(Transcribed page contents)
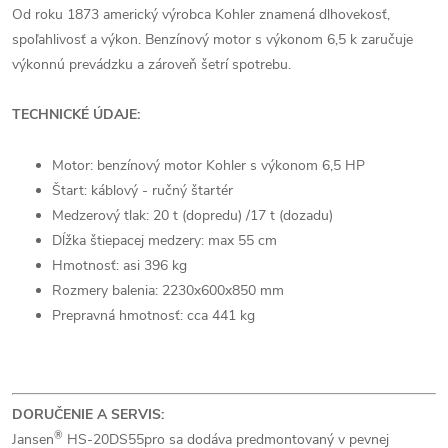
Od roku 1873 americký výrobca Kohler znamená dlhovekosť,
spoľahlivosť a výkon. Benzínový motor s výkonom 6,5 k zaručuje
výkonnú prevádzku a zároveň šetrí spotrebu.
TECHNICKÉ ÚDAJE:
Motor: benzínový motor Kohler s výkonom 6,5 HP
Štart: káblový - ručný štartér
Medzerový tlak: 20 t (dopredu) /17 t (dozadu)
Dĺžka štiepacej medzery: max 55 cm
Hmotnosť: asi 396 kg
Rozmery balenia: 2230x600x850 mm
Prepravná hmotnosť: cca 441 kg
DORUČENIE A SERVIS:
®
Jansen
HS-20DS55pro sa dodáva predmontovaný v pevnej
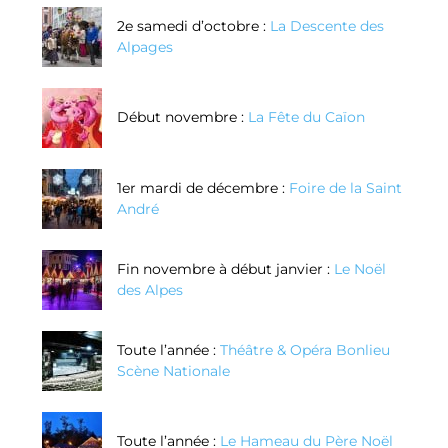
2e samedi d’octobre :
La Descente des
Alpages
Début novembre :
La Fête du Caïon
1er mardi de décembre :
Foire de la Saint
André
Fin novembre à début janvier :
Le Noël
des Alpes
Toute l’année :
Théâtre & Opéra Bonlieu
Scène Nationale
Toute l’année :
Le Hameau du Père Noël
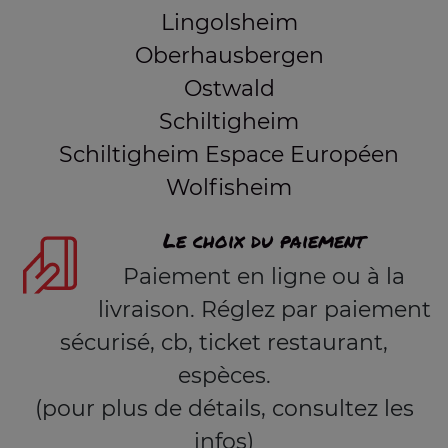
Lingolsheim
Oberhausbergen
Ostwald
Schiltigheim
Schiltigheim Espace Européen
Wolfisheim
Le choix du paiement
Paiement en ligne ou à la
livraison. Réglez par paiement
sécurisé, cb, ticket restaurant,
espèces.
(pour plus de détails, consultez les
infos)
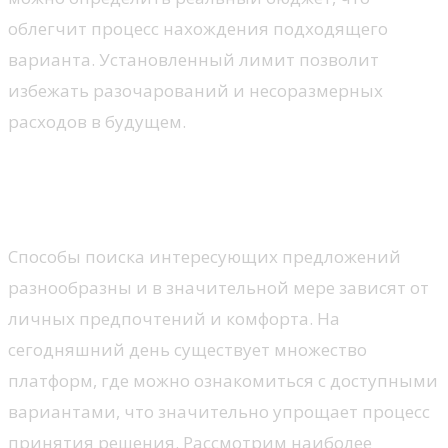
облегчит процесс нахождения подходящего
варианта. Установленный лимит позволит
избежать разочарований и несоразмерных
расходов в будущем.
Где искать объявления о
продаже
Способы поиска интересующих предложений
разнообразны и в значительной мере зависят от
личных предпочтений и комфорта. На
сегодняшний день существует множество
платформ, где можно ознакомиться с доступными
вариантами, что значительно упрощает процесс
принятия решения. Рассмотрим наиболее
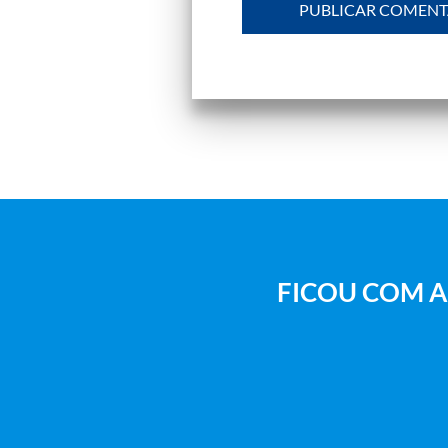
FICOU COM A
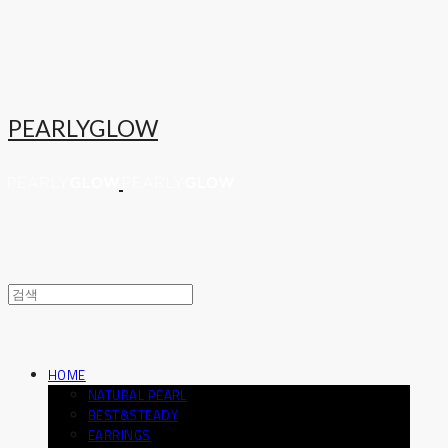
PEARLYGLOW
HOME
NATURAL PEARL
BEST&STEADY
EARRINGS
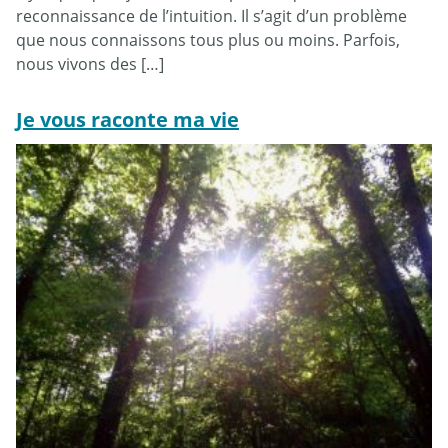
reconnaissance de l’intuition. Il s’agit d’un problème
que nous connaissons tous plus ou moins. Parfois,
nous vivons des […]
Je vous raconte ma vie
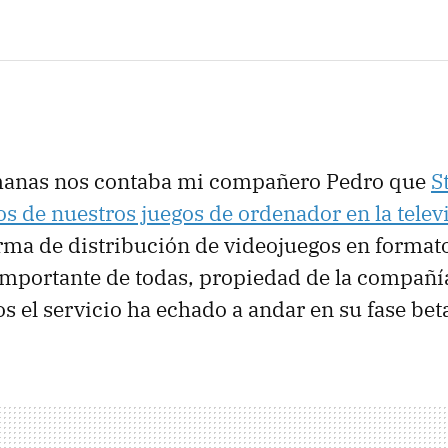
anas nos contaba mi compañero Pedro que
S
s de nuestros juegos de ordenador en la telev
rma de distribución de videojuegos en formato 
importante de todas, propiedad de la compañ
 el servicio ha echado a andar en su fase bet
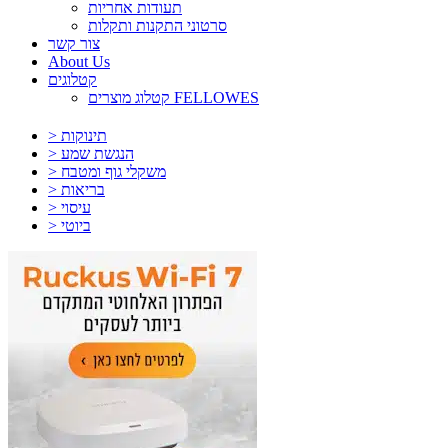
תעודות אחריות
סרטוני התקנות ותקלות
צור קשר
About Us
קטלוגים
קטלוג מוצרים FELLOWES
> תינוקות
> הנגשת שמע
> משקלי גוף ומטבח
> בריאות
> עיסוי
> ביוטי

_Activity_.
Copy out word for word the lines of the listing from the line with "תעודות אחריות" to its last line, including both.

_Finished exercise_.
תעודות אחריות
סרטוני התקנות ותקלות
צור קשר
About Us
קטלוגים
קטלוג מוצרים FELLOWES
> תינוקות
> הנגשת שמע
> משקלי גוף ומטבח
> בריאות
> עיסוי
> ביוטי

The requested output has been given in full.